It’s a problem for which I don’t have an answer. Perhaps multilingualism is the key. As Ngũgĩ encouraged in a 2021 speech in Mombasa:
Therefore let us be proud of our mother tongues; let us be proud of Kiswahili as the national language; and on top of that let us add the knowledge of English or Mandarin or French or Yoruba, etcetera. These will only give strength to our proficiency and communication. But our foundation is made of our mother tongues and the language of the entire nation, that is Kiswahili.
Just as there are many “Englishes” spoken around the world, so are there multiple “Kiswahilis”. That’s to say, Kiswahili is a language of multiple dialects – the Kimvita spoken at Mombasa, for instance, or the Kiamu of Lamu – of which Standard Swahili is just one. It is the version that shapes the textbooks and curricula with which Kiswahili is taught around the world, so that most students learning Kiswahili in classrooms are learning Standard Swahili.

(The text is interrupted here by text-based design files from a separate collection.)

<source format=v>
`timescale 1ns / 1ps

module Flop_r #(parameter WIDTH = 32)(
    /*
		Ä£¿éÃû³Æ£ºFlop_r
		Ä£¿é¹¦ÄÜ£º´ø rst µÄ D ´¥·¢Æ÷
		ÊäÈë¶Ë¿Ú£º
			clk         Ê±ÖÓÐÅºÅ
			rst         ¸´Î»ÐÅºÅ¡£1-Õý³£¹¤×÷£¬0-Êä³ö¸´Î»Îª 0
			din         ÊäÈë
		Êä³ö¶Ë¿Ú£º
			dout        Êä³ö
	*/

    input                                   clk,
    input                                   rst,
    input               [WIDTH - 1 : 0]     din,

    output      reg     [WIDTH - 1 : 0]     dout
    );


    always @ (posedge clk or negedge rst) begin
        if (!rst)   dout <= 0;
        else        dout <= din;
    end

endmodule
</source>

Its history is a long one that did not follow a single, straight path. However, broadly speaking, Standard Swahili is based on Kiunguja, the Zanzibari dialect of the language. It’s also important to note that while Standard Swahili is written in the Latin script – the alphabet used to write English, French, Italian etcetera – Kiswahili has a much longer history of being written in the Arabic script, a tradition that lives on in some communities.
One of my main arguments is that the standardisation of Kiswahili was a long-term and, by necessity, collaborative process. The standard version was neither wholly imposed by the British colonial regime in the 1920s, nor was it a “naturally” developed tool of anti-colonial resistance. Starting in 1864 with the arrival of Anglican missionaries on Zanzibar, through the independence and early post-colonial eras, multiple communities participated in the process. They all used the language to create their own diverse communities.

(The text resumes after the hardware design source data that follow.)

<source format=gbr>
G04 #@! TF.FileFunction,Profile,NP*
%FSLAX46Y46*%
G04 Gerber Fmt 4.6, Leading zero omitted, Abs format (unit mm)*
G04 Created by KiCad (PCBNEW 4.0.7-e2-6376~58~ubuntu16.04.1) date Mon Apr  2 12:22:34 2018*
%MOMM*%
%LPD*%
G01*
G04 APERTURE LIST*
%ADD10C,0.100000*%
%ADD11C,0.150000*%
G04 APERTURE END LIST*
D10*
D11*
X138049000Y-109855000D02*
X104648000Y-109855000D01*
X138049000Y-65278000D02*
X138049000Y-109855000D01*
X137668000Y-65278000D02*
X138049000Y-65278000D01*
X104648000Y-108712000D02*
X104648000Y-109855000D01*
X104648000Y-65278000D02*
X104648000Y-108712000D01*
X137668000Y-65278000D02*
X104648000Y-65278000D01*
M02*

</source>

One of my favourite examples to describe this process is the figure of Owen Makanyassa. He was enslaved as a young man, but before arriving at its destination the ship carrying him was captured by the British Royal Navy and, in the late 1860s or early 1870s, Makanyassa was placed under the care of a missionary society on Zanzibar. He attended the mission’s school and became an invaluable worker at its printing press, producing some of the translations that would go on to form the basis of Standard Swahili. Though Makanyassa and his fellow students and workers spoke a variety of mother tongues, their language of communication very quickly became Kiswahili, and they all participated in this early stage of its standardisation – though they haven’t always been credited for their contributions.
In my book I zoom in on moments like this, moments in which freedom and unfreedom, oppression and empowerment, official and unofficial knowledge production combined, slowly creating a written version of Swahili that would be exported around the world, creating a truly global language.